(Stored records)
______________________________

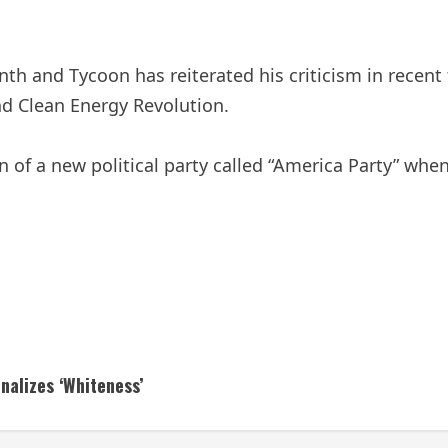
onth and Tycoon has reiterated his criticism in recen
and Clean Energy Revolution.
 of a new political party called “America Party” when 
nalizes ‘Whiteness’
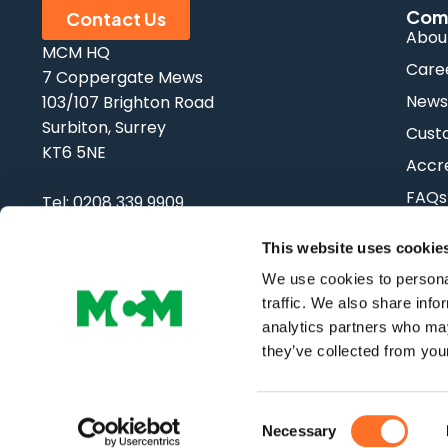
Com
Contact Us
Abou
MCM HQ
Care
7 Coppergate Mews
New
103/107 Brighton Road
Surbiton, Surrey
Cust
KT6 5NE
Accre
FAQs
Tel:
0208 339 9909
Email:
info@mcm-se.com
This website uses cookie
We use cookies to personal
traffic. We also share info
analytics partners who may
Copyright © MCM SE | All Rights Reserved
they’ve collected from your
Consent
Necessary
Selection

______________________________

» About this exercise: Please rewrite every line of the records above with "Contact Us" changed to "Get in Touch" and nothing else altered, leaving out the pictures.

» Response:
onth and Tycoon has reiterated his criticism in recen
and Clean Energy Revolution.
 of a new political party called “America Party” when 
nalizes ‘Whiteness’
Com
Get in Touch
Abou
MCM HQ
Care
7 Coppergate Mews
New
103/107 Brighton Road
Surbiton, Surrey
Cust
KT6 5NE
Accre
FAQs
Tel:
0208 339 9909
Email:
info@mcm-se.com
This website uses cookie
We use cookies to personal
traffic. We also share info
analytics partners who may
Copyright © MCM SE | All Rights Reserved
they’ve collected from your
Consent
Necessary
Selection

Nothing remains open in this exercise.